ABOUT Nadia bara tarkari(coconut vada curry without onion garlic) RECIPE
This is one of the authentic and popular dish of Odisha. Very easy to prepare and tastes delicious. As it is prepared without using onion and garlic, one can have it in special puja or festivals.
Recipe Tags
Veg
Easy
Festive
Orissa
Simmering
Blending
Frying
Main Dish
Healthy
Ingredients Serving: 4
For nadia bara-(coconut vada)
Chopped coconut 1/2cup
Soaked Rice 4tsp
Green chilli 2-3 chopped
Cumin seeds 1tsp
besan 1 tsp
salt as per taste
For masala paste -
Cumin seeds 1tsp
Poppy seeds 2tsp
Ginger 1" chopped
Cardamom 2
Cinnamon 1 "
other ingredients -
Potato 2 cut into long pieces
Tomato 2 pureed
Bayleaf 1
Cumin seeds 1/2tsp
Turmeric powder 1/2tsp
coriander powder 1tsp
Curry powder 1tsp
Red chilli powder 1tsp
Thick Coconut milk 1/4cup
Oil 2tbsp
salt as per taste
Instructions
Grind the chopped coconut to a coarse mixture.
Add rice(soaked and strained) green chilli, cumin seeds and little water.
The coconut and rice ratio should be 3:1.
Blend to a thick paste.
Transfer to a bowl and add besan and salt.
Mix well and make tikki shaped bara and deep fry till golden brown from all sides.
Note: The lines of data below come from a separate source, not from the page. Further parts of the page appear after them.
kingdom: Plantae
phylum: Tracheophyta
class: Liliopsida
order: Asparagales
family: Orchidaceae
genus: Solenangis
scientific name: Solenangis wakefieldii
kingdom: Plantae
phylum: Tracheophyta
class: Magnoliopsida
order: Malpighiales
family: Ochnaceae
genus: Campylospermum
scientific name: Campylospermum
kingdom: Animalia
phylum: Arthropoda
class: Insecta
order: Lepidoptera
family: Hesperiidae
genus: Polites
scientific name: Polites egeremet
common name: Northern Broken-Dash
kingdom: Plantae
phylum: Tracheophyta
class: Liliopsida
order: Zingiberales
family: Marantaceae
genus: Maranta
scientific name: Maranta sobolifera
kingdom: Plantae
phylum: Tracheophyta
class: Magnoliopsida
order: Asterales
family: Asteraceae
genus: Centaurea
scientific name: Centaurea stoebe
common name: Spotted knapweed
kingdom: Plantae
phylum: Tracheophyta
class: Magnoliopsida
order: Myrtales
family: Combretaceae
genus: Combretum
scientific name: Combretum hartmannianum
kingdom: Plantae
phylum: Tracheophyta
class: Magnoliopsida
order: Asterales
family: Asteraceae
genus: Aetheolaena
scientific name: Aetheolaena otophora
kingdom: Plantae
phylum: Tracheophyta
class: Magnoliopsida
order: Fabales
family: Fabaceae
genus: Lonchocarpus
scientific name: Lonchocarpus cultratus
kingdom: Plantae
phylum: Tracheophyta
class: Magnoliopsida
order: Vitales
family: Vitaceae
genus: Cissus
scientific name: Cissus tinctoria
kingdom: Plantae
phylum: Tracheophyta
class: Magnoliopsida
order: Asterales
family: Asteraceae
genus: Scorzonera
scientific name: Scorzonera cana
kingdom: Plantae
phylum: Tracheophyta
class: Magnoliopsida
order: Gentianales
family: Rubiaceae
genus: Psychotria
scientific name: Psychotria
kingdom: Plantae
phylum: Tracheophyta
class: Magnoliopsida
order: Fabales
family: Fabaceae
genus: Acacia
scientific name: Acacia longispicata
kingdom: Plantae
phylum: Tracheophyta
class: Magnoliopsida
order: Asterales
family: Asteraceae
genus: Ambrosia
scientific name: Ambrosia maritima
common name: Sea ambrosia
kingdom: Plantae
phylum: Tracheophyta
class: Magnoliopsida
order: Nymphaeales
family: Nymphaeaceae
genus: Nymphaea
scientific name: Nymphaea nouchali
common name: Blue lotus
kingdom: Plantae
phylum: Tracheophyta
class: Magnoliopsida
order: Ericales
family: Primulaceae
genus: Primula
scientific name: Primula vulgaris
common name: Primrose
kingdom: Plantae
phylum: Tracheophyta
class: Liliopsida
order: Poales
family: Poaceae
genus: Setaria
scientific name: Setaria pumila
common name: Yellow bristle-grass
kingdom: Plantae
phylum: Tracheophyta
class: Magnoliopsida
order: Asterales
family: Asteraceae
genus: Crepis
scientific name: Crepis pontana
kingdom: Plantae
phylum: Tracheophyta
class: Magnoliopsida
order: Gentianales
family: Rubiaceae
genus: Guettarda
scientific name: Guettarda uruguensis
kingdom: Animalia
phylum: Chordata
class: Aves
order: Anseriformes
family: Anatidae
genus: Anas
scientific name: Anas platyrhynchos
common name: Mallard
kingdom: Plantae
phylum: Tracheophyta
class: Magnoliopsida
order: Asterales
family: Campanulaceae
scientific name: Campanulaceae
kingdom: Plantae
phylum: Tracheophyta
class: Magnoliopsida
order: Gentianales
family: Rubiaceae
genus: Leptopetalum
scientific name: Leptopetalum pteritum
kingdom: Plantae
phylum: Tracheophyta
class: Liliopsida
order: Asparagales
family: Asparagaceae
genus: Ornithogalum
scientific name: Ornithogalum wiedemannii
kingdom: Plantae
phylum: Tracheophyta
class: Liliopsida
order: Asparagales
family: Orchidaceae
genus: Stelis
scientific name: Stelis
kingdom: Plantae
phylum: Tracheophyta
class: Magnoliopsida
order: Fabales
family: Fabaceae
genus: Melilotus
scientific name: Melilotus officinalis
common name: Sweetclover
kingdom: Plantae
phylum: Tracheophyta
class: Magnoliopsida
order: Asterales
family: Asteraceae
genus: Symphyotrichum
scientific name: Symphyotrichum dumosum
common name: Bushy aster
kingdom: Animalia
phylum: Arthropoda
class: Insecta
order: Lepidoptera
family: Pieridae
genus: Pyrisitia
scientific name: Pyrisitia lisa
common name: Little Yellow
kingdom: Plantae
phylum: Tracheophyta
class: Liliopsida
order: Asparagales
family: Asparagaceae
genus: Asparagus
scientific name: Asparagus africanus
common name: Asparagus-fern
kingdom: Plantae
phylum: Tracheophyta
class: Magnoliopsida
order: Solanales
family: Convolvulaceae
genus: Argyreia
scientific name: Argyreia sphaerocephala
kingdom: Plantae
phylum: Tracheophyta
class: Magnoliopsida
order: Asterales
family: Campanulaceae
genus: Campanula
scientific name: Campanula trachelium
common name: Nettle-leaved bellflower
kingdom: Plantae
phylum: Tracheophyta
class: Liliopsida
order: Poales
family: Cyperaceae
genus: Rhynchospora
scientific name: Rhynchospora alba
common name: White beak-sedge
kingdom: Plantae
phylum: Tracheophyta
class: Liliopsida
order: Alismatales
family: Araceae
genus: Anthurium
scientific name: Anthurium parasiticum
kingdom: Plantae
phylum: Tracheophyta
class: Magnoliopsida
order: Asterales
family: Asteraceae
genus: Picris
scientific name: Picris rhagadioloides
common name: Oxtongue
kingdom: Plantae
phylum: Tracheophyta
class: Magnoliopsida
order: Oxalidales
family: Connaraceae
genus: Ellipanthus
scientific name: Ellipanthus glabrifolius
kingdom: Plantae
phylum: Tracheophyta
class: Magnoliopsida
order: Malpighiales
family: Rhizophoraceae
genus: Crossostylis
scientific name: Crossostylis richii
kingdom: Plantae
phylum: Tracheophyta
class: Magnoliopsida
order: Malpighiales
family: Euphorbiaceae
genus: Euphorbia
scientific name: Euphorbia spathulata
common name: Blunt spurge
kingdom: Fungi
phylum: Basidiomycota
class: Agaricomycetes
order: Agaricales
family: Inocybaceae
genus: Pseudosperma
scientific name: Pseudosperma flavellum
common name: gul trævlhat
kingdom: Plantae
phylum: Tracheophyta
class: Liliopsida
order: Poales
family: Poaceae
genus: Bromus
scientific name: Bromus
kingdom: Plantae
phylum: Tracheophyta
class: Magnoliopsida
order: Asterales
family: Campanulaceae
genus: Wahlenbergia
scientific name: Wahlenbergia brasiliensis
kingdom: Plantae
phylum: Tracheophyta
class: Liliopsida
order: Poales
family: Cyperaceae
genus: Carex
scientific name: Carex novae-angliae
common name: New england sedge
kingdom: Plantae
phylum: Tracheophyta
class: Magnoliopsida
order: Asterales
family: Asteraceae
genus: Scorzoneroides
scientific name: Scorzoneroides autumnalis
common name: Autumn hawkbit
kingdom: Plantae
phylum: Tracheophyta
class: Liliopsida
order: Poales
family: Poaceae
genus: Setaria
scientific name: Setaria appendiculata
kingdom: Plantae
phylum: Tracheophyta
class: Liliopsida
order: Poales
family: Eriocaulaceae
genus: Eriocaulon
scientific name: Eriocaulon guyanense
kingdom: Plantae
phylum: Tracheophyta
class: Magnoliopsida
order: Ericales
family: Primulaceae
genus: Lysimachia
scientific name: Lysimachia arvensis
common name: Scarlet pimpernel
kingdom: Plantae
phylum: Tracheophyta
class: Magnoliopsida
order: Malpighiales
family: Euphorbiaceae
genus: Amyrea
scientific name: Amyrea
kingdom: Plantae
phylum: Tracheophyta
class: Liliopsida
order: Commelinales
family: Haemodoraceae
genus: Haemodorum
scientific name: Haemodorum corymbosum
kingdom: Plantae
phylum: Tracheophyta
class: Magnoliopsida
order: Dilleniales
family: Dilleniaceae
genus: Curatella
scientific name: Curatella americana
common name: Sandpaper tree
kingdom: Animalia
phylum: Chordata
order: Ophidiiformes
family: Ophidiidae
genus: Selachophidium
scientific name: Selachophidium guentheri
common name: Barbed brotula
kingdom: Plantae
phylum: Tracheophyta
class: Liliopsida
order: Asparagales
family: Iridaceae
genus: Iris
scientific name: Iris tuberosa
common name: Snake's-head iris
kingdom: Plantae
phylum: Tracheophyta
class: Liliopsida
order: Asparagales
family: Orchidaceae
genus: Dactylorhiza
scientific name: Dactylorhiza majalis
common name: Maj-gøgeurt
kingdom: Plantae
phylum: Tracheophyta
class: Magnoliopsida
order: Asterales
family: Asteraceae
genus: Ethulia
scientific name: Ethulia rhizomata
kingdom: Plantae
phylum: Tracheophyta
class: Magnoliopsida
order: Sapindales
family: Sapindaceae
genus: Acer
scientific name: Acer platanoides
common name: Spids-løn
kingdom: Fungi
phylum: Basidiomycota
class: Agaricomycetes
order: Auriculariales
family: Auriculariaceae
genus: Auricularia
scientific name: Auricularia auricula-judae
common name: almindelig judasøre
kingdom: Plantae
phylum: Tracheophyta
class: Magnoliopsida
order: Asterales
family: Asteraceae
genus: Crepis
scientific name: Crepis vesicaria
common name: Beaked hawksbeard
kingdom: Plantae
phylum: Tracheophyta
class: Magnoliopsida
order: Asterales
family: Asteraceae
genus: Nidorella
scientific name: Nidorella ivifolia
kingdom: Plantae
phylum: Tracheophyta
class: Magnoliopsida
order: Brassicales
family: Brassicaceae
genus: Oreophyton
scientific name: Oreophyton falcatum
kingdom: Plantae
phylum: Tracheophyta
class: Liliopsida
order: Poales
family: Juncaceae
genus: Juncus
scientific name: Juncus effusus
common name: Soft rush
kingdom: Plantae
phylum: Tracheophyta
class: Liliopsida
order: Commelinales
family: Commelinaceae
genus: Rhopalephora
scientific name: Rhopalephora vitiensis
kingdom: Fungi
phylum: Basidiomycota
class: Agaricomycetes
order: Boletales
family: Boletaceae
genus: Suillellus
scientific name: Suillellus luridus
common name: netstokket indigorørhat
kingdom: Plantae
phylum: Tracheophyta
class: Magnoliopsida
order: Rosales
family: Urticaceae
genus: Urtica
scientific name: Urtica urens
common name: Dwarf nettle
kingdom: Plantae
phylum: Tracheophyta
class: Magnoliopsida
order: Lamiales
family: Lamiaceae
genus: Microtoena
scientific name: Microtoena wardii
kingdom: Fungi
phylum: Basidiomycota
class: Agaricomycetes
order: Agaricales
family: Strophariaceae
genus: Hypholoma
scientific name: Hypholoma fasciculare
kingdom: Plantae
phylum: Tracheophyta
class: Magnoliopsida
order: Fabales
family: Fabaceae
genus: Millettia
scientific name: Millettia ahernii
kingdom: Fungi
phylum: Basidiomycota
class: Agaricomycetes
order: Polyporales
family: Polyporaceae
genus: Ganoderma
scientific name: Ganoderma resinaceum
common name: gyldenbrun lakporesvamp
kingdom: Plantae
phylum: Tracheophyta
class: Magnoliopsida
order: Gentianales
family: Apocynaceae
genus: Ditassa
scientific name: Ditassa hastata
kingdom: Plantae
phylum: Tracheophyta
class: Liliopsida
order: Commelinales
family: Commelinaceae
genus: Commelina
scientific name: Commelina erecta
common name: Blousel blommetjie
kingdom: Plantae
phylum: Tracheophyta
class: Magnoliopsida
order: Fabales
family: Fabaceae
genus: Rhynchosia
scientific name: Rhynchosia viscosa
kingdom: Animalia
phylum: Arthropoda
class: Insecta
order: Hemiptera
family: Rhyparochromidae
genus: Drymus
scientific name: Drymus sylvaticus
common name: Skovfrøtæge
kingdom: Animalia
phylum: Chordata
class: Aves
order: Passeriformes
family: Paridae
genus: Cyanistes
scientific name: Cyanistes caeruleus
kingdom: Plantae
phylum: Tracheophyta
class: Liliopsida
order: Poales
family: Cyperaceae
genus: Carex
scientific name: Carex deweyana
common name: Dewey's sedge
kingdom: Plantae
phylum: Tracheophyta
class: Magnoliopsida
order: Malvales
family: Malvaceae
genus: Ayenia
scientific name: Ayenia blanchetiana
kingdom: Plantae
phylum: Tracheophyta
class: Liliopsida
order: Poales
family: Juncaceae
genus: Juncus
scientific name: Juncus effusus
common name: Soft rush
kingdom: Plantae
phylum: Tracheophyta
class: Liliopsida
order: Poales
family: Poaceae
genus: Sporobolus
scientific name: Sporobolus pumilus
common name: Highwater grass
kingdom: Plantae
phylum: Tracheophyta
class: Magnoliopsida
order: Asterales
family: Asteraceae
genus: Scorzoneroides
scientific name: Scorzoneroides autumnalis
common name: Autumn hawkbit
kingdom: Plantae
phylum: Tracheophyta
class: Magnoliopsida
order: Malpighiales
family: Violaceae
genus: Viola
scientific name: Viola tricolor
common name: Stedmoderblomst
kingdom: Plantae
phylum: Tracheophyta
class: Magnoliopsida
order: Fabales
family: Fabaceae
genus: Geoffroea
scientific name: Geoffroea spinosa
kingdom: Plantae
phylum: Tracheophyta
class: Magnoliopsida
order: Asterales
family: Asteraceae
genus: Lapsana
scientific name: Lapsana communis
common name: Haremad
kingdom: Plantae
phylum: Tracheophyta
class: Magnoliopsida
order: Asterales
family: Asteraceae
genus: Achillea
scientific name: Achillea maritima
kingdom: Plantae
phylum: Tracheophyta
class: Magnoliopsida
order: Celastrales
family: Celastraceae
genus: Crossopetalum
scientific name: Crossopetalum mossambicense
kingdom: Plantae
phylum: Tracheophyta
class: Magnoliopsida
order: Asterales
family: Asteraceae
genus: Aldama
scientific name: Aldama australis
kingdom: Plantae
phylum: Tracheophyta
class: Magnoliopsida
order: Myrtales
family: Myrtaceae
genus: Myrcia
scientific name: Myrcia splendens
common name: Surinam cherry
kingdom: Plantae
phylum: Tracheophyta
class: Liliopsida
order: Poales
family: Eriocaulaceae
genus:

In the meantime prepare the masala paste.
Take all the listed ingredients in a blender and make a smooth paste by adding 2-3tbsp water.
Fry the potatoes till light brown.
Heat oil in a kadhai, add bay leaves and cumin seeds.
When splutter add the tomato puree and turmeric powder.
Mix well and cook for 2mins.
Add the prepared masala paste and mix.
Take coriander powder, curry powder and red chilli powder in a small bowl.
Add little water and mix well.
Add this mixture to the kadhai.
Cook till oil separates.
Add the fried potatoes, mix.
Add 2cups of hot water and mix well.
Cook covered for 3-4 mins. Adjust seasoning.
Then add the coconut milk and mix well.
Finally add the fried bara, mix lightly and switch off.
Keep covered for 10-15mins before serving.
While preparing the gravy, make it a little watery than the normal gravy, as the fried baras will absorb a lot of moisture.
Garnish with chopped coriander leaves and serve with hot steamed rice, naan or paratha.
To make the curry red in color, you can add kashmiri red chilli powder.